Тусклый свет двадцатипятиваттки осветил убогую конуру, в которой взрослый человек среднего роста мог бы разместиться разве что в три погибели. Пупсик стащил с головы шапку, затем осторожно провёл рукой по обмотанной стекловатой трубе, нашёл спрятанный осколок зеркала и заглянул в него. Досталось ему этой ночью крепко. Обычно по-детски розовое личико стало серым, то здесь, то там его покрывали белесые пятна шелушащейся кожи, волосы, слипшиеся от пота, висели сосульками, а из щелей опухших век смотрели больные, затянутые мутной поволокой глаза. Тихонько поскуливая, Пупсик на четвереньках пробрался к банке, налил в неё воды, окунул чистенькую тряпку, висевшую на одной из труб, и стал обмывать лицо.
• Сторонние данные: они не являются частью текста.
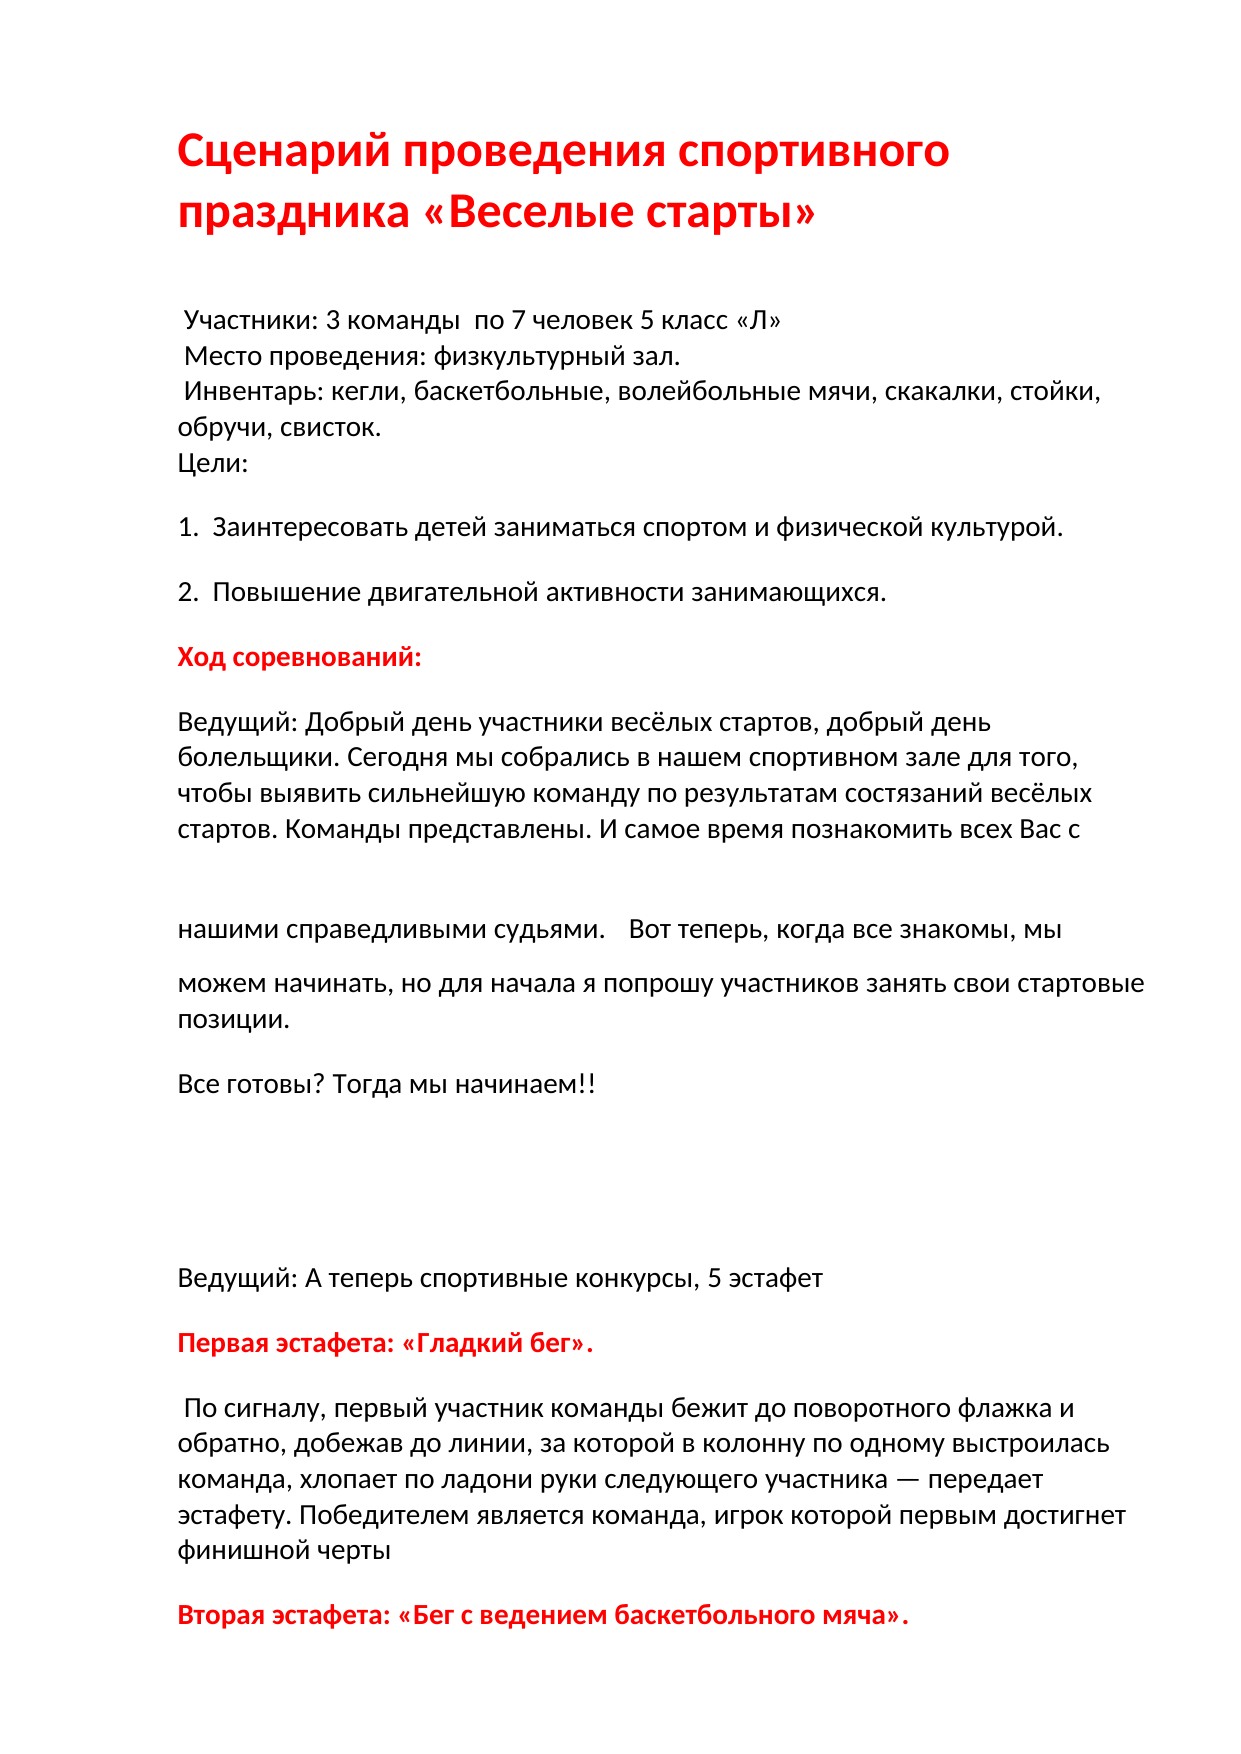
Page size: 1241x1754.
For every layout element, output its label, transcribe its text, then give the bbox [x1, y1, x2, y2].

text Ведущий: Добрый день участники весёлых стартов, добрый день болельщики. Сегодня мы собрались в нашем спортивном зале для того, чтобы выявить сильнейшую команду по результатам состязаний весёлых стартов. Команды представлены. И самое время познакомить всех Вас с нашими справедливыми судьями. Вот теперь, когда все знакомы, мы можем начинать, но для начала я попрошу участников занять свои стартовые позиции. [177, 703, 1152, 1036]
text Инвентарь: кегли, баскетбольные, волейбольные мячи, скакалки, стойки, обручи, свисток. [177, 372, 1152, 444]
text Ведущий: А теперь спортивные конкурсы, 5 эстафет [177, 1259, 1152, 1295]
text Участники: 3 команды по 7 человек 5 класс «Л» [177, 301, 1152, 337]
text Первая эстафета: «Гладкий бег». [177, 1324, 1152, 1360]
text Сценарий проведения спортивного праздника «Веселые старты» [177, 118, 1152, 240]
text Цели: [177, 444, 1152, 479]
text Все готовы? Тогда мы начинаем!! [177, 1065, 1152, 1101]
text Место проведения: физкультурный зал. [177, 337, 1152, 372]
text По сигналу, первый участник команды бежит до поворотного флажка и обратно, добежав до линии, за которой в колонну по одному выстроилась команда, хлопает по ладони руки следующего участника — передает эстафету. Победителем является команда, игрок которой первым достигнет финишной черты [177, 1389, 1152, 1567]
text Ход соревнований: [177, 638, 1152, 674]
text 1. Заинтересовать детей заниматься спортом и физической культурой. [177, 508, 1152, 544]
text Вторая эстафета: «Бег с ведением баскетбольного мяча». [177, 1596, 1152, 1632]
text 2. Повышение двигательной активности занимающихся. [177, 573, 1152, 609]
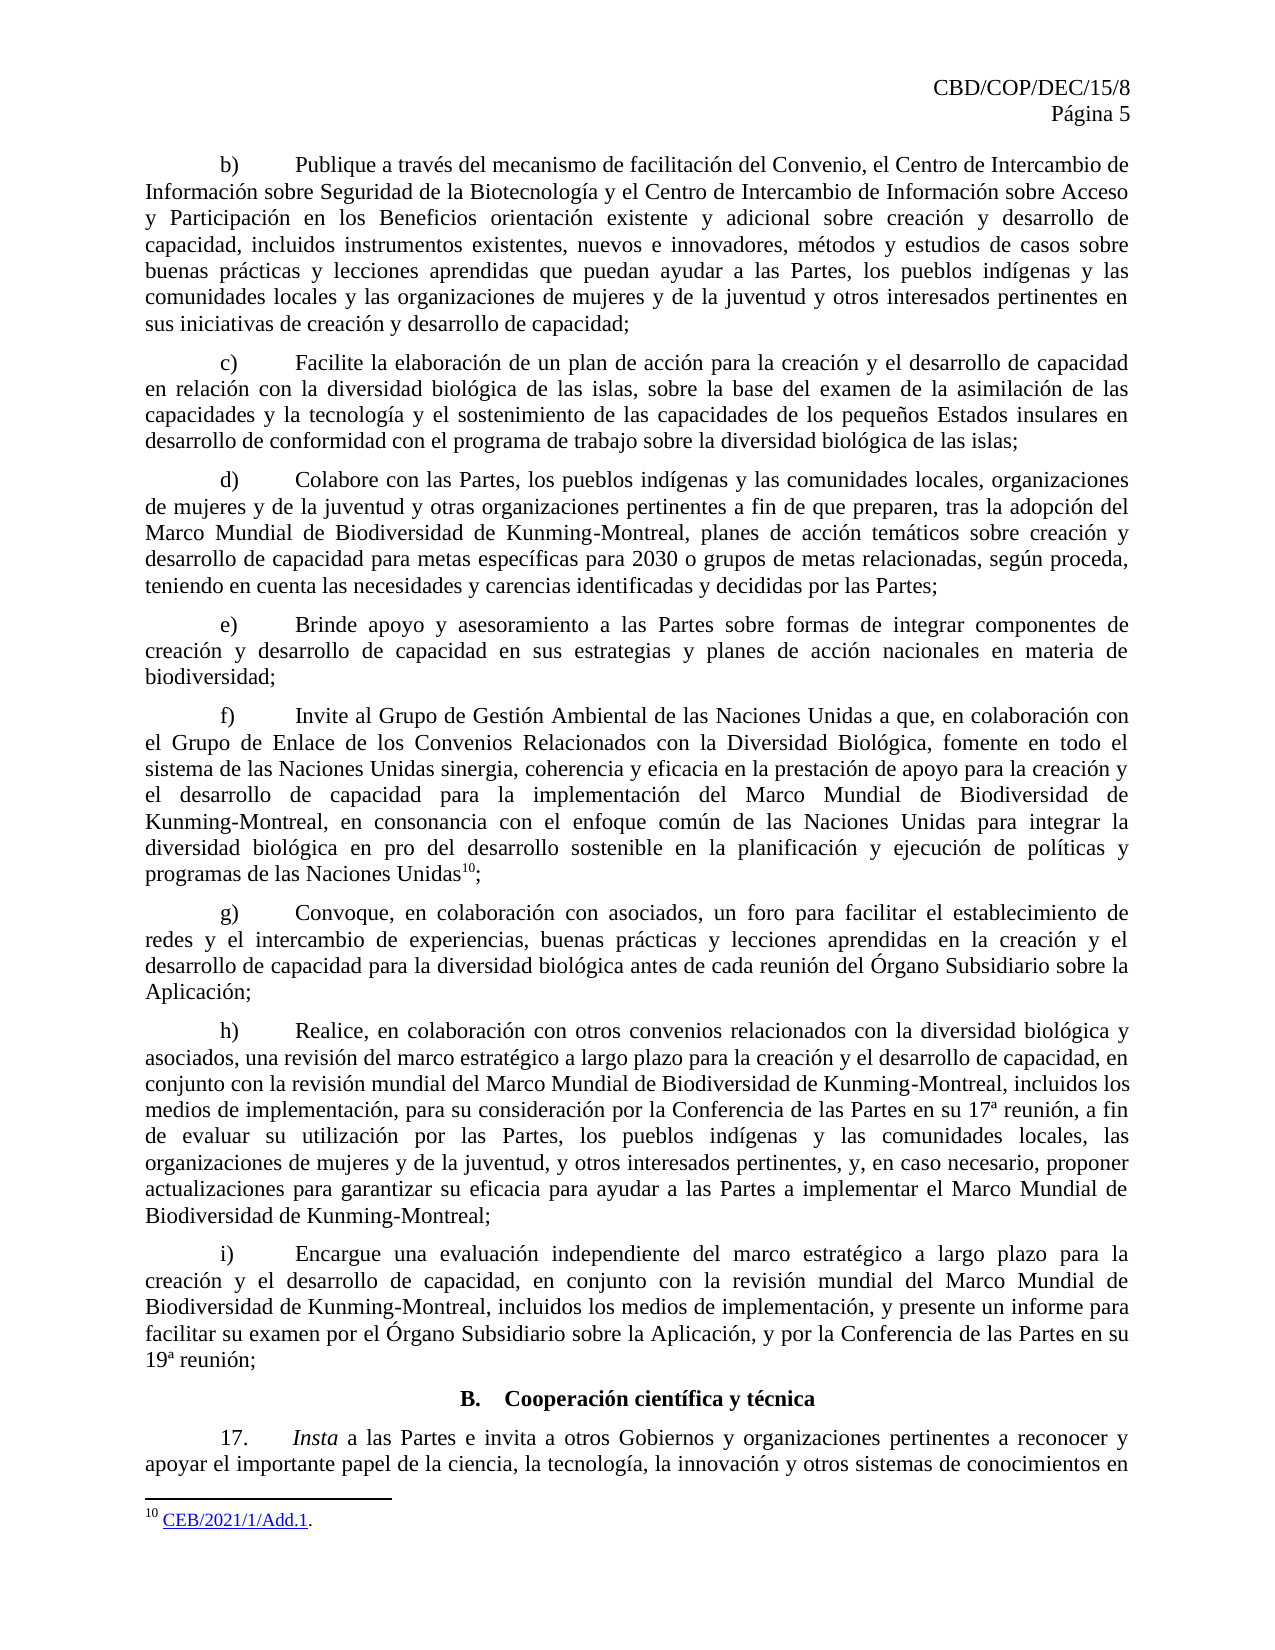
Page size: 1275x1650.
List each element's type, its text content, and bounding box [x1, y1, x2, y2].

Нехитрая процедура освежила сознание, и когда он снова посмотрелся в зеркало, то увидел своё почти обычное лицо: сморщенную мордочку уродца с нависающим над надбровными дугами выпуклым лбом, карикатурно вздёрнутым носиком, непропорционально маленьким ртом и пухлыми щеками, расцвеченными алеющими пятнами молодой кожи, отмытой от шелушащихся струпьев.